## start Data
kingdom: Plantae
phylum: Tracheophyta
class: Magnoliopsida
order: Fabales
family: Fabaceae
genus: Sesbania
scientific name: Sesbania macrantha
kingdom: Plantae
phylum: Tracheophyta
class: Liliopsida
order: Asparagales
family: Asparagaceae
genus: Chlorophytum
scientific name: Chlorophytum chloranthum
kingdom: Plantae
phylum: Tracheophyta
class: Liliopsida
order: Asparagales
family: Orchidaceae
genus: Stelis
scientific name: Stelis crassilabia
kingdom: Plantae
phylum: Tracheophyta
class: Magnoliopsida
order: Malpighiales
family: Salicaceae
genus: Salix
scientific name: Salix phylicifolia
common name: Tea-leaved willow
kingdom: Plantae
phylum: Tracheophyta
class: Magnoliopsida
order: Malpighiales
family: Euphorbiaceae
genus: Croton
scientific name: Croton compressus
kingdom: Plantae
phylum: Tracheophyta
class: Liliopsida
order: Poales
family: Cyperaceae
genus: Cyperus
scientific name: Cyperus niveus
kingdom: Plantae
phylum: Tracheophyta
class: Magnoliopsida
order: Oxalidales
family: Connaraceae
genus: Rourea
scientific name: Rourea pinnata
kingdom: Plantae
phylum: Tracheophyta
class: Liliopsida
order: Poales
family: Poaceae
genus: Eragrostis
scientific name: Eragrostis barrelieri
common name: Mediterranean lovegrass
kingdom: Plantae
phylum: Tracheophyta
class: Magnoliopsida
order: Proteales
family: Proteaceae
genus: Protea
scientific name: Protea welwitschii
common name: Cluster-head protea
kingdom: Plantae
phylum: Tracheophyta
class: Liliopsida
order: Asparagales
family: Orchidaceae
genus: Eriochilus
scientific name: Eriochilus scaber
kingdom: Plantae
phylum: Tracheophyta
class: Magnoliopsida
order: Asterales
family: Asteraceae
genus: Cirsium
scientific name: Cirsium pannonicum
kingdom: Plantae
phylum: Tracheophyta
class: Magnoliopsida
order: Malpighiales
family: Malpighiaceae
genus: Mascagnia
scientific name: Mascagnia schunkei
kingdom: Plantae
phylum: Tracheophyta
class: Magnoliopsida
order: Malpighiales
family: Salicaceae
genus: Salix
## end Data
### The request:
Identify every line in the items above that contains the word "scientific" and copy each of those lines.

### The solution:
scientific name: Sesbania macrantha
scientific name: Chlorophytum chloranthum
scientific name: Stelis crassilabia
scientific name: Salix phylicifolia
scientific name: Croton compressus
scientific name: Cyperus niveus
scientific name: Rourea pinnata
scientific name: Eragrostis barrelieri
scientific name: Protea welwitschii
scientific name: Eriochilus scaber
scientific name: Cirsium pannonicum
scientific name: Mascagnia schunkei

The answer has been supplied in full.